The Flunami Hits Like a Wave, Then it’s Gone


Like sports, the practice of medicine has seasons. For instance, summer is the season of injuries, bites and stings. People plunge from waterfalls, roll about in fire-ant hills, wreck motorcycles while wearing bathing suits (it’s as bad as it sounds), try to catch rattlesnakes and find themselves impaled on fishhooks.

Then, after the madness of Memorial Day, July 4th and Labor day, a magical,mystical thing happens. The emergency rooms become quiet. There is often a week, or two or even more when the insanity settles down and the waiting rooms are relatively empty. I love that time. I long for it during the sultry, alcohol-scented, sun-burnt, inappropriate swim-suit laden shifts of mid-summer.

This year it happened as well. There was a kind of pause, a low tide, even noticeable in the midst of the rising ER volumes across the country. Except this year, it was like when you’re at the beach and it isn’t actually time for low tide, and it suddenly goes out and you think it looks strange and fascinating. And you point out to sea.
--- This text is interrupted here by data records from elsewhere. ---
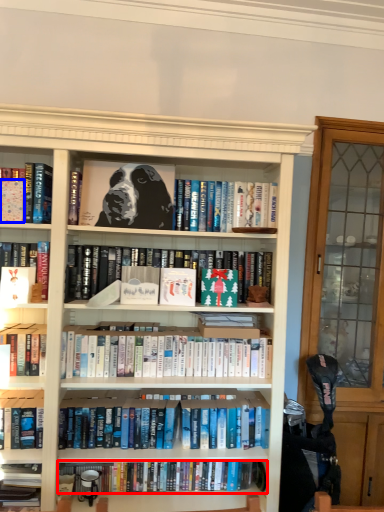
Question: Among these objects, which one is nearest to the camera, book (highlighted by a red box) or paperback book (highlighted by a blue box)?

Choices:
 (A) book
 (B) paperback book

Answer: (B)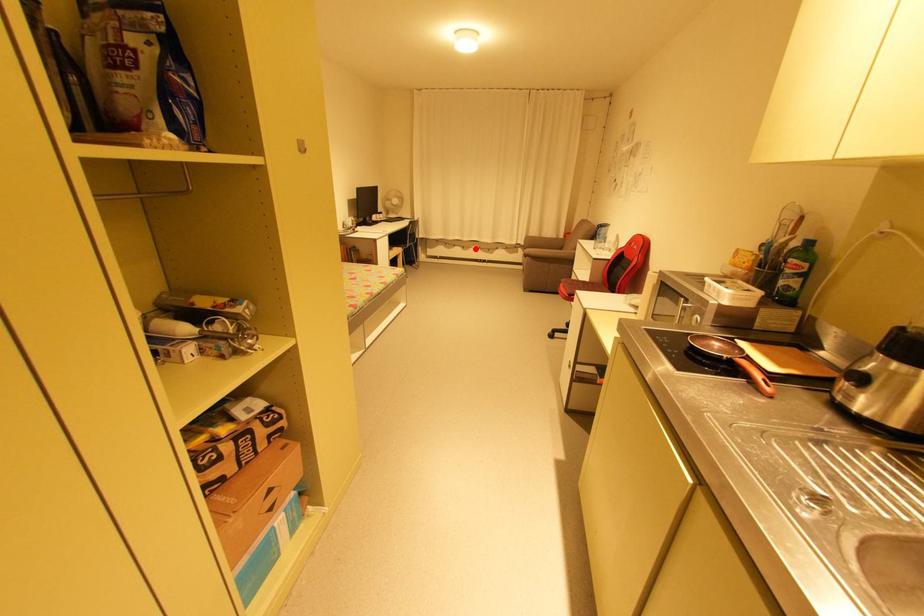
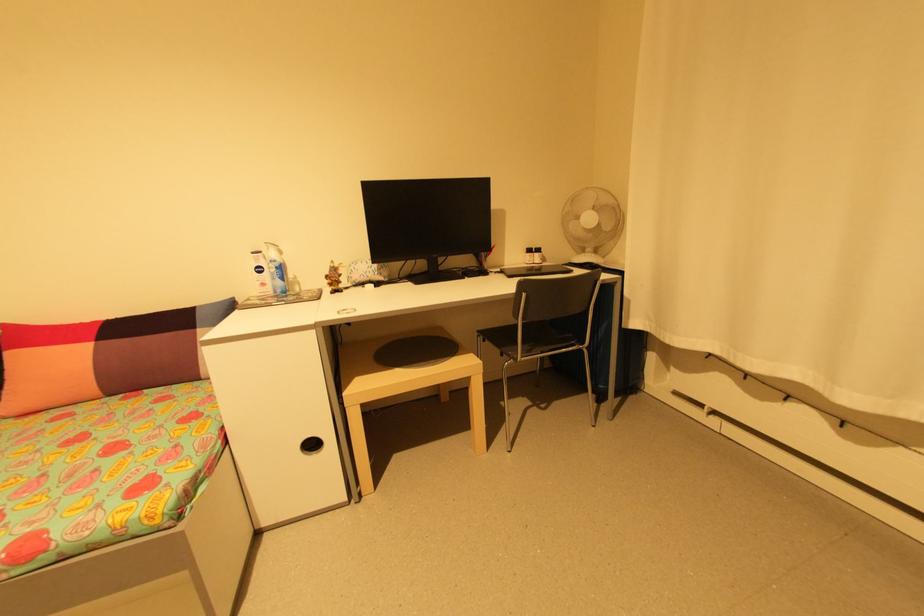
Question: I am providing you with two images of the same scene from different viewpoints. Given a red point in image1, look at the same physical point in image2. Is it:

Choices:
 (A) Closer to the viewpoint
 (B) Farther from the viewpoint

Answer: (B)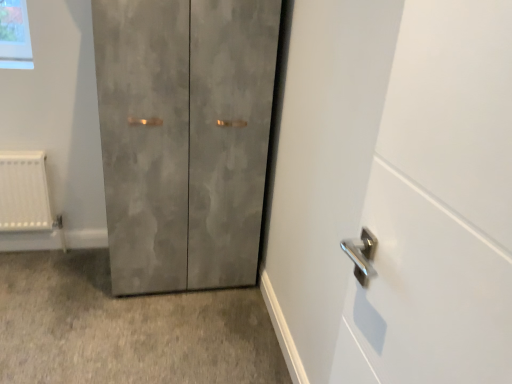
Question: Is matte gray cabinet at center positioned behind concrete textured cabinet at lower left?

Choices:
 (A) yes
 (B) no

Answer: (A)

Question: Considering the relative sizes of matte gray cabinet at center and concrete textured cabinet at lower left in the image provided, is matte gray cabinet at center thinner than concrete textured cabinet at lower left?

Choices:
 (A) yes
 (B) no

Answer: (A)

Question: Does matte gray cabinet at center appear on the left side of concrete textured cabinet at lower left?

Choices:
 (A) yes
 (B) no

Answer: (B)

Question: From a real-world perspective, is matte gray cabinet at center over concrete textured cabinet at lower left?

Choices:
 (A) yes
 (B) no

Answer: (A)

Question: Is matte gray cabinet at center shorter than concrete textured cabinet at lower left?

Choices:
 (A) no
 (B) yes

Answer: (A)

Question: Is matte gray cabinet at center beside concrete textured cabinet at lower left?

Choices:
 (A) no
 (B) yes

Answer: (A)

Question: Is concrete textured cabinet at lower left thinner than matte gray cabinet at center?

Choices:
 (A) yes
 (B) no

Answer: (B)

Question: From a real-world perspective, is concrete textured cabinet at lower left positioned over matte gray cabinet at center based on gravity?

Choices:
 (A) no
 (B) yes

Answer: (A)

Question: From a real-world perspective, does concrete textured cabinet at lower left sit lower than matte gray cabinet at center?

Choices:
 (A) yes
 (B) no

Answer: (A)

Question: Does concrete textured cabinet at lower left lie behind matte gray cabinet at center?

Choices:
 (A) no
 (B) yes

Answer: (A)

Question: Considering the relative sizes of concrete textured cabinet at lower left and matte gray cabinet at center in the image provided, is concrete textured cabinet at lower left smaller than matte gray cabinet at center?

Choices:
 (A) no
 (B) yes

Answer: (B)

Question: Can you confirm if concrete textured cabinet at lower left is bigger than matte gray cabinet at center?

Choices:
 (A) no
 (B) yes

Answer: (A)

Question: Is matte gray cabinet at center inside or outside of concrete textured cabinet at lower left?

Choices:
 (A) outside
 (B) inside

Answer: (A)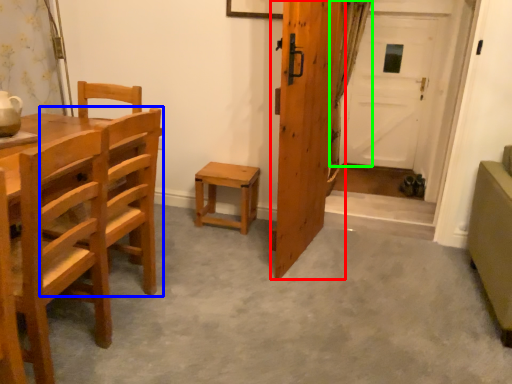
Question: Which object is positioned farthest from door (highlighted by a red box)? Select from chair (highlighted by a blue box) and curtain (highlighted by a green box).

Choices:
 (A) chair
 (B) curtain

Answer: (B)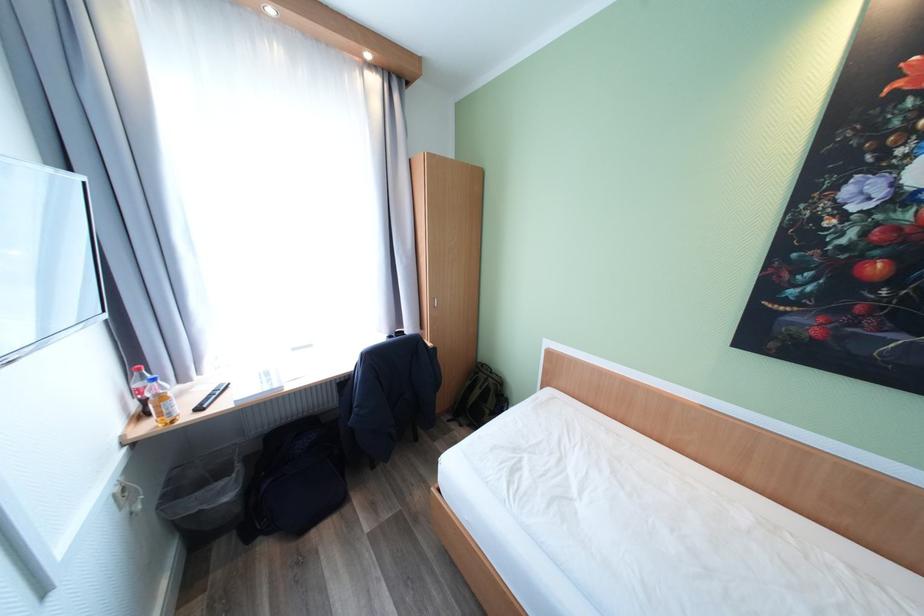
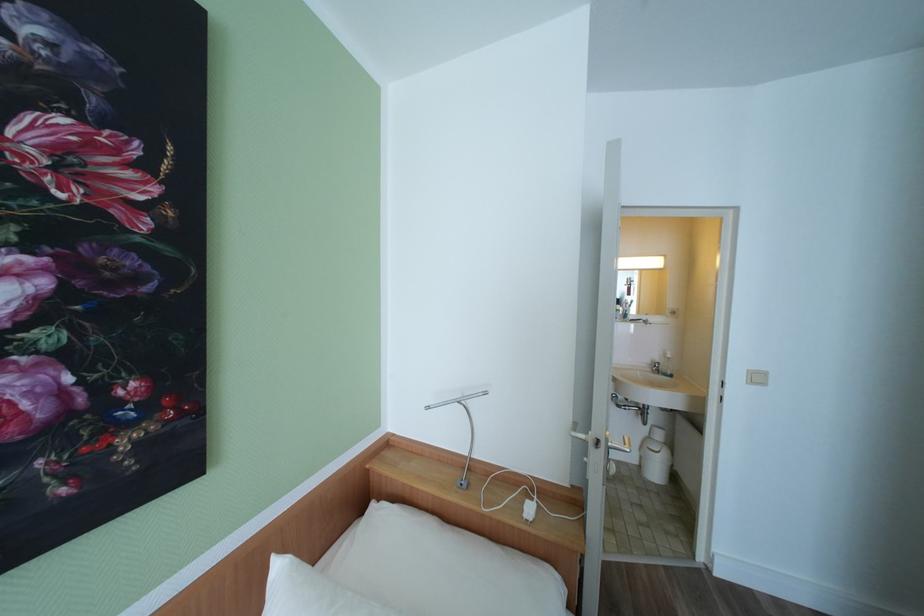
Question: Based on the continuous images, in which direction is the camera rotating? Reply with the corresponding letter.

Choices:
 (A) Left
 (B) Right
 (C) Up
 (D) Down

Answer: (B)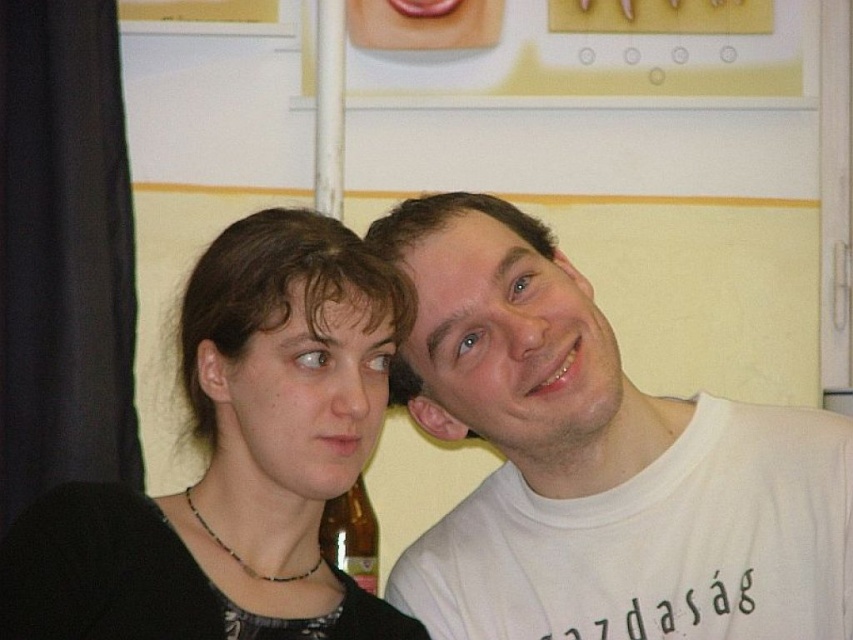
You are a photographer setting up a shot of the two people in the scene. You need to ensure that the black matte hair at center and the translucent glass bottle at lower center are both in frame. Based on their sizes, which object might require more space in the composition?

The black matte hair at center might require more space in the composition because it is wider than the translucent glass bottle at lower center.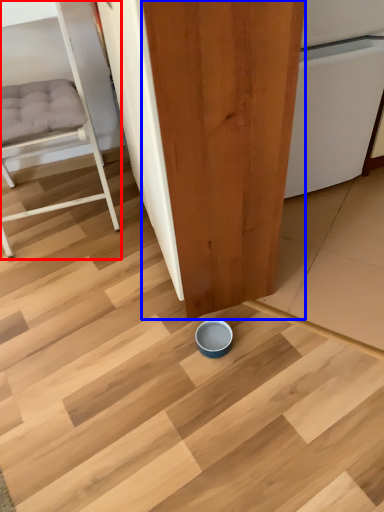
Question: Which of the following is the farthest to the observer, furniture (highlighted by a red box) or plywood (highlighted by a blue box)?

Choices:
 (A) furniture
 (B) plywood

Answer: (A)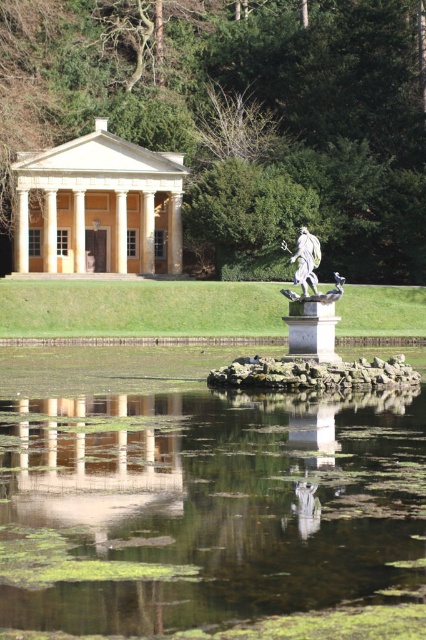
Question: Can you confirm if green algae water at center is positioned to the right of white marble statue at center?

Choices:
 (A) no
 (B) yes

Answer: (A)

Question: Does beige stone palace at upper left have a lesser width compared to white marble statue at center?

Choices:
 (A) yes
 (B) no

Answer: (B)

Question: Which point is farther to the camera?

Choices:
 (A) green algae water at center
 (B) beige stone palace at upper left

Answer: (B)

Question: Considering the relative positions of green algae water at center and beige stone palace at upper left in the image provided, where is green algae water at center located with respect to beige stone palace at upper left?

Choices:
 (A) left
 (B) right

Answer: (B)

Question: Which of the following is the closest to the observer?

Choices:
 (A) green algae water at center
 (B) beige stone palace at upper left

Answer: (A)

Question: Which of the following is the closest to the observer?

And someone yells, ‘Tidal Wave!’

Because now, after the calm of early Autumn, hospitals, clinics, emergency departments and all the rest have felt the unrelenting devastation of the Flunami. That’s right, folks, Influenza A, H3N2, is here and it has crashed on the shores of humanity. I’ve seen it, and it looks like a vast, ten foot wall of secretions and tissues, carrying in its wake entire pharmacies of cough and cold drugs, Rock and Rye, Hot Toddies, Neti-pots, unnecessary antibiotic prescriptions and work excuses.

Life in medicine these days is an endless litany of ‘fever, cough, cold, headache, stuffy nose, body aches.’ Or, in some cases, ‘cough, sore throat, stuffy nose, fever, cold, body aches and headaches.’ And sometimes: ‘I’m hot and cold and hurt all over and I think I’m dying. Oh, and I have a stuffy nose, cough, fever and headache.’ You get the picture. In the end, the days and nights of patients, doctors, paramedics, clerks and nurses are all filled with wheezing, cough and misery as people who haven’t been sick for a very long time suddenly re-discover the inestimable wonders of the flu.

I’m not trying to minimize it. I know how badly it can make a person feel. While I don’t ever actually recall having Influenza, I remember that sort of aching misery with other illnesses. I know that it disrupts holidays, travel, school, businesses and entire economies. I also know that in some cases, it’s very dangerous. The very young, very old and those already ill and weak are in danger from the flu.

However, for the overwhelming majority of humans, the current Flunami is a shaking, aching, sniffling, hacking inconvenience that will go away on its own, no matter what we do. In time it will wash across the land and back out to the vast green sea of human illnesses. As such, a visit to the doctor is generally a waste of time and dollars.

I know, maybe I’m betraying my profession. But in truth, while we’re glad to take your money, flu leaves us feeling a little inadequate, and your cough only shares the joy with the staff and everyone in the waiting room. And most of the time we’ll say this: ‘I’m sorry, you have the flu. I can’t do much for you.’ At this point I’m not even doing many flu swabs. (If it walks like a duck, you know.)

Sure, sometimes you need an inhaler, sometimes a little something for nausea. Occasionally, what seems like flu is pneumonia and requires an antibiotic. Some people, every year, do die from Influenza. But mostly, it’s just the human condition. To add to the general, achy woes, this year the vaccine is less useful than predicted at fighting the current strain; it happens, despite the best efforts of scientists.

Even the much advertised, much prescribed drugs Relenza and Tamiflu aren’t much help; while they may reduce transmission in some instances, they only make people feel better a day or two sooner at best; by only 14 hours in one study. Negative study results of the drugs haven’t been exactly forthcoming from the manufacturers, it appears. See for yourself:

Bottom line? Hang in there. Even the Flunami can’t last forever. Before long we’ll be attacked by insects and burnt by the sun all over again. And honestly, it will be a pleasant change of pace.